MBA Chart of the Week: Multifamily Borrowing and Lending, 2022
(Image courtesy MBA Annual Report on Multifamily Lending)
With more than $4.5 trillion of mortgage debt outstanding, commercial real estate finance markets are large and diverse. Much of the attention lately has been on the office sector, which accounts for $750 billion of that total. But a recent MBA report detailing lending activity supporting the nearly $2 trillion of multifamily mortgage debt outstanding provides key insights into the different roles played by different capital sources, and in particular how the bank sector is unlike many of the other lending sources.
Every year, MBA’s Annual Report on Multifamily Lending details borrowing and lending activity backed by multifamily properties – in 2022 totaling $480 billion across 67,191 loans made by 2,242 lenders. The report tracks each lender, their total loan activity (by dollar and count) and their average loan size.

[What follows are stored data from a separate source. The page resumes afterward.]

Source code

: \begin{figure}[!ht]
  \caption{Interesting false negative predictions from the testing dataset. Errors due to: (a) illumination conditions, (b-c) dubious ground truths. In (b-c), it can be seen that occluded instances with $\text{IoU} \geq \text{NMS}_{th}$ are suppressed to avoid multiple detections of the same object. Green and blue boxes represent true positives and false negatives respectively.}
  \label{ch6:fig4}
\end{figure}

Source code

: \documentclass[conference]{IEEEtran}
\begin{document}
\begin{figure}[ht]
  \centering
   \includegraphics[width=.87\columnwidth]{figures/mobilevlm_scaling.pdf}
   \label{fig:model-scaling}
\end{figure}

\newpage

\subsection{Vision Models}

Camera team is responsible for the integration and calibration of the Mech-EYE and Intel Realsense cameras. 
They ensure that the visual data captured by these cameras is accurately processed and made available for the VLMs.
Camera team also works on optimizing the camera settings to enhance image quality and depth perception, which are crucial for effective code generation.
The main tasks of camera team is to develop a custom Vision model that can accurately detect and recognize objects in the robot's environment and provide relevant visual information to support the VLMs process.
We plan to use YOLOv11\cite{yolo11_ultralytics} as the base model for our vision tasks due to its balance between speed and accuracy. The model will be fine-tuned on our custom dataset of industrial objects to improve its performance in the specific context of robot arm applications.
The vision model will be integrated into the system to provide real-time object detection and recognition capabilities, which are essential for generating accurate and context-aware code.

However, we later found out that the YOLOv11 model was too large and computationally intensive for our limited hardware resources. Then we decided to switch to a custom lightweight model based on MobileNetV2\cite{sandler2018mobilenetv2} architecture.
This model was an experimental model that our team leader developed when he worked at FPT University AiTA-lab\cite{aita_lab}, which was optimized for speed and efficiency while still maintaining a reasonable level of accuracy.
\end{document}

More than one-third of the multifamily loans that were made last year were for less than $1 million. Almost one-quarter were for less than $500,000. These loans are largely the domain of the banks. The average size of a multifamily loan made for a bank portfolio was $3.9 million, compared to averages of $38 million for life companies and CMBS, $19 million for FHA and $18 million for Fannie Mae or Freddie Mac. The bank lending accounted for 77 percent of the loans (51,931 of the total 67,191) but just 42 percent of the dollar volume ($201 billion out of $480 billion).
In the current discussions about the impacts of CRE on banks, or of banks on CRE, it is important to note that the majority of loans made by the majority of lenders, particularly bank lenders, are not those that made the news headlines earlier this year. They are instead small loans backed by small properties, often owned by a local entrepreneur, and they are one of only a few multifamily loans that the lender made during the year. (One-third of active multifamily lenders made 5 or fewer multifamily loans in 2022.)
The multifamily lending market – like the apartment market itself and CRE more broadly – is large and diverse, with different types of lenders playing in different parts of the market.